§ **INFORMATION PROVIDED**
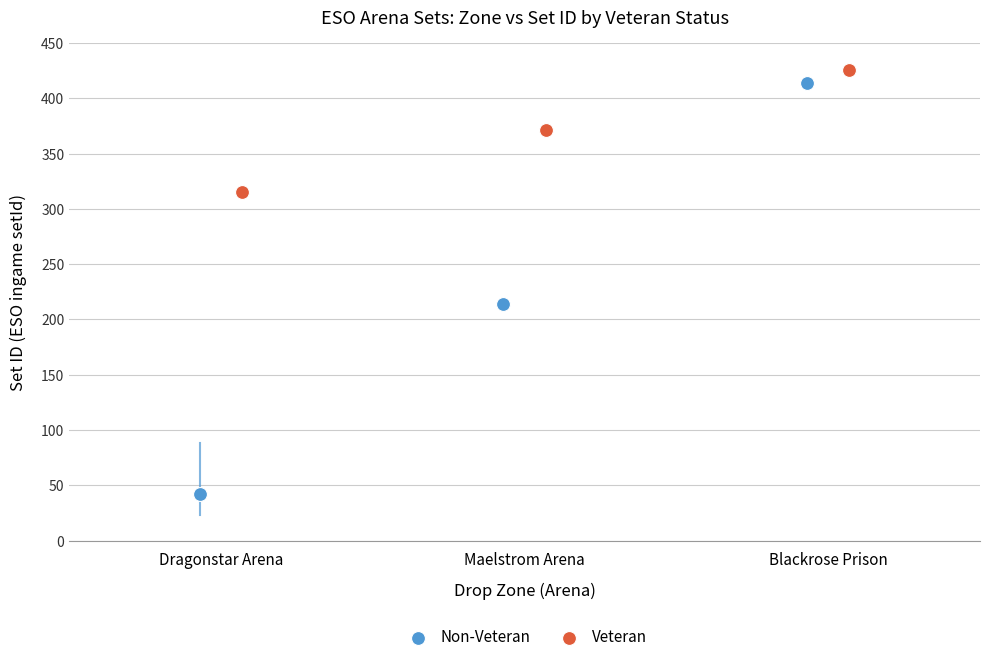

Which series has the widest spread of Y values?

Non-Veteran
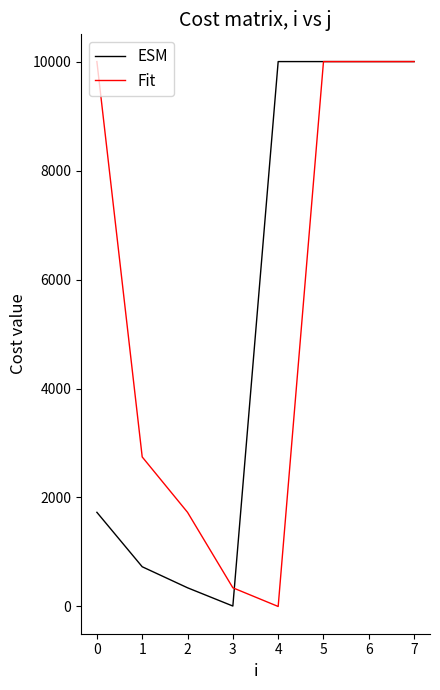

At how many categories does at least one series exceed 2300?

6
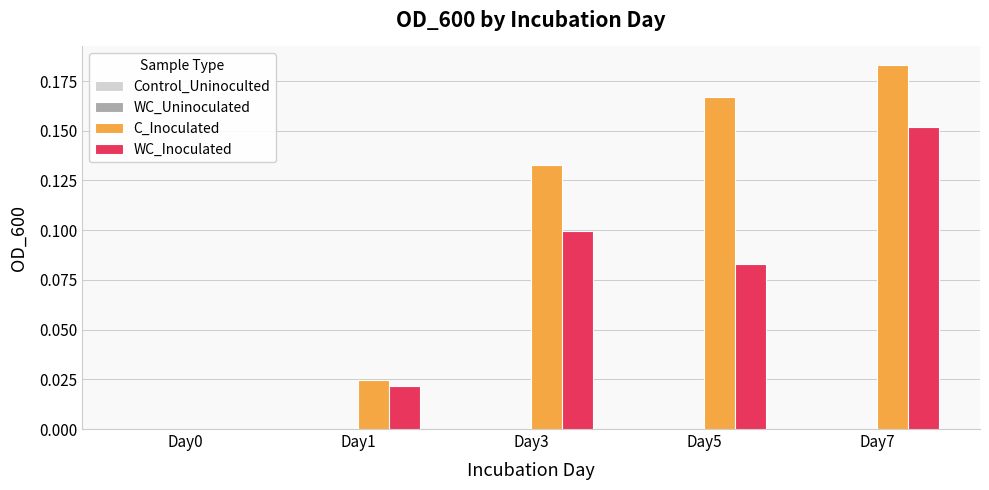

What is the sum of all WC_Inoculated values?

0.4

§ **WHAT TO PRODUCE**
Please transcribe the data above word for word, leaving out the pictures.

§ **RESPONSE BELOW**
Which series has the widest spread of Y values?

Non-Veteran

At how many categories does at least one series exceed 2300?

6

What is the sum of all WC_Inoculated values?

0.4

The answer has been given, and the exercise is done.